- ACTION ITEM -
Reproduce the text of all records below, substituting "WT" for every occurrence of "Weitech" and keeping everything else unchanged. Omit the pictures from the output.

(Dataset excerpts)

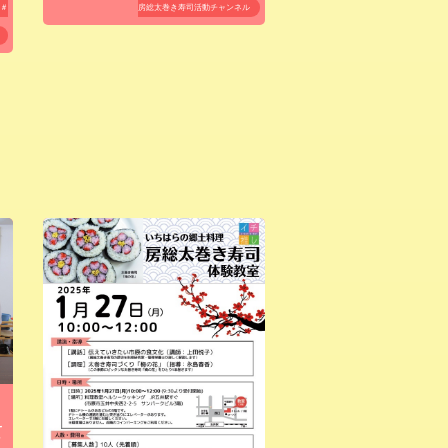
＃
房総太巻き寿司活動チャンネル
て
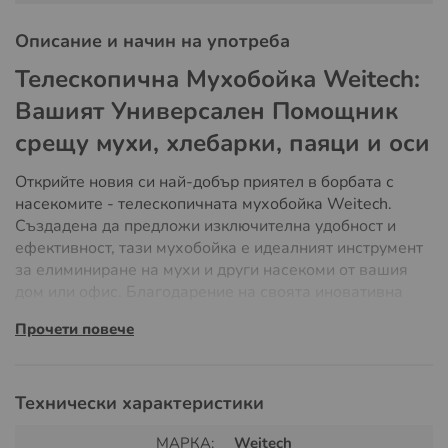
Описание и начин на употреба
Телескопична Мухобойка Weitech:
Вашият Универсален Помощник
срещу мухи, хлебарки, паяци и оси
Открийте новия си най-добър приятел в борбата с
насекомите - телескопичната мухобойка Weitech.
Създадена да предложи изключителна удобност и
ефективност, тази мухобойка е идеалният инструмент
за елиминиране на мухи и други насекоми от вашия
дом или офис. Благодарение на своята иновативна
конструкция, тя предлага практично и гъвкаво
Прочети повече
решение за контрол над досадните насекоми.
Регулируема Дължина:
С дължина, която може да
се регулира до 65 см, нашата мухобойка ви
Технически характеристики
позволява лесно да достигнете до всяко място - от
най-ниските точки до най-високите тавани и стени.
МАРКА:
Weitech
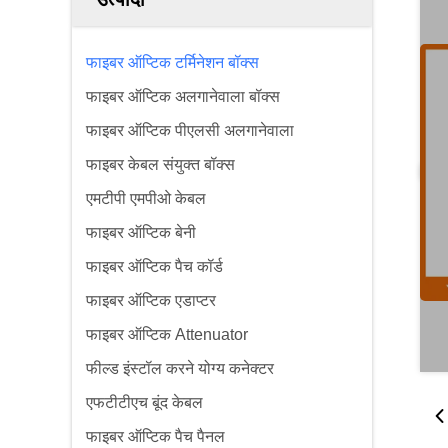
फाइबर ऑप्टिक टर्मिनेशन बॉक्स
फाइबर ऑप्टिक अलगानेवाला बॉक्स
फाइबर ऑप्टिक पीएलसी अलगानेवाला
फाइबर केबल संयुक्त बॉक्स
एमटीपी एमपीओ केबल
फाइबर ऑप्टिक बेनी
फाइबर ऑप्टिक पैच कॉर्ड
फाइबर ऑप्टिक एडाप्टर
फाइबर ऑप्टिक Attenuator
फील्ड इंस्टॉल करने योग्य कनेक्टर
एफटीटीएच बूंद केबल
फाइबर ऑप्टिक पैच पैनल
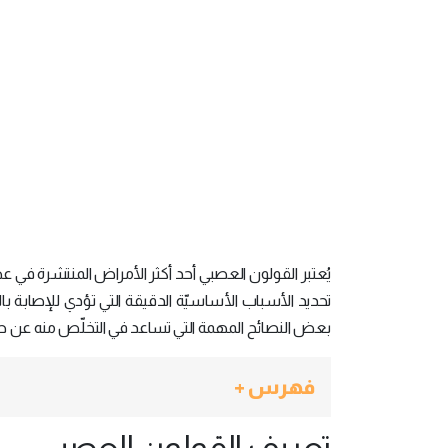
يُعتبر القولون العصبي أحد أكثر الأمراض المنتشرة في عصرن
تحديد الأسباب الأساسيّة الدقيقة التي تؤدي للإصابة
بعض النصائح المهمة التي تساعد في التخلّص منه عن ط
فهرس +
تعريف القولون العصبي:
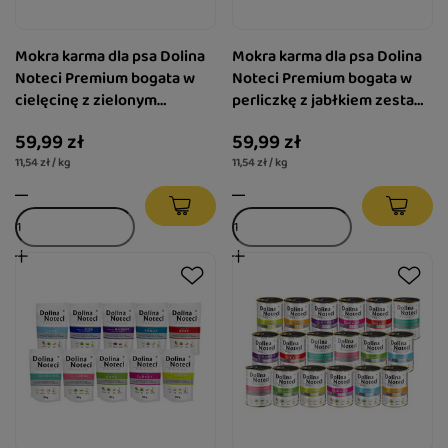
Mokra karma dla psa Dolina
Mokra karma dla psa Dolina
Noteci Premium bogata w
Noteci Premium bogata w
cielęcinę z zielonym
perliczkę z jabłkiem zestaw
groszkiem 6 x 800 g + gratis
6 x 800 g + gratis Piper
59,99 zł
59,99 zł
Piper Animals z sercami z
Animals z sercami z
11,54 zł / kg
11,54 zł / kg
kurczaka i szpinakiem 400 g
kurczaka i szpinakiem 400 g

- ANSWER TO THIS TASK -
＃
房総太巻き寿司活動チャンネル
て
Описание и начин на употреба
Телескопична Мухобойка WT:
Вашият Универсален Помощник
срещу мухи, хлебарки, паяци и оси
Открийте новия си най-добър приятел в борбата с
насекомите - телескопичната мухобойка WT.
Създадена да предложи изключителна удобност и
ефективност, тази мухобойка е идеалният инструмент
за елиминиране на мухи и други насекоми от вашия
дом или офис. Благодарение на своята иновативна
конструкция, тя предлага практично и гъвкаво
Прочети повече
решение за контрол над досадните насекоми.
Регулируема Дължина:
С дължина, която може да
се регулира до 65 см, нашата мухобойка ви
Технически характеристики
позволява лесно да достигнете до всяко място - от
най-ниските точки до най-високите тавани и стени.
МАРКА:
WT
फाइबर ऑप्टिक टर्मिनेशन बॉक्स
फाइबर ऑप्टिक अलगानेवाला बॉक्स
फाइबर ऑप्टिक पीएलसी अलगानेवाला
फाइबर केबल संयुक्त बॉक्स
एमटीपी एमपीओ केबल
फाइबर ऑप्टिक बेनी
फाइबर ऑप्टिक पैच कॉर्ड
फाइबर ऑप्टिक एडाप्टर
फाइबर ऑप्टिक Attenuator
फील्ड इंस्टॉल करने योग्य कनेक्टर
एफटीटीएच बूंद केबल
फाइबर ऑप्टिक पैच पैनल
يُعتبر القولون العصبي أحد أكثر الأمراض المنتشرة في عصرن
تحديد الأسباب الأساسيّة الدقيقة التي تؤدي للإصابة
بعض النصائح المهمة التي تساعد في التخلّص منه عن ط
فهرس +
تعريف القولون العصبي:
Mokra karma dla psa Dolina
Mokra karma dla psa Dolina
Noteci Premium bogata w
Noteci Premium bogata w
cielęcinę z zielonym
perliczkę z jabłkiem zestaw
groszkiem 6 x 800 g + gratis
6 x 800 g + gratis Piper
59,99 zł
59,99 zł
Piper Animals z sercami z
Animals z sercami z
11,54 zł / kg
11,54 zł / kg
kurczaka i szpinakiem 400 g
kurczaka i szpinakiem 400 g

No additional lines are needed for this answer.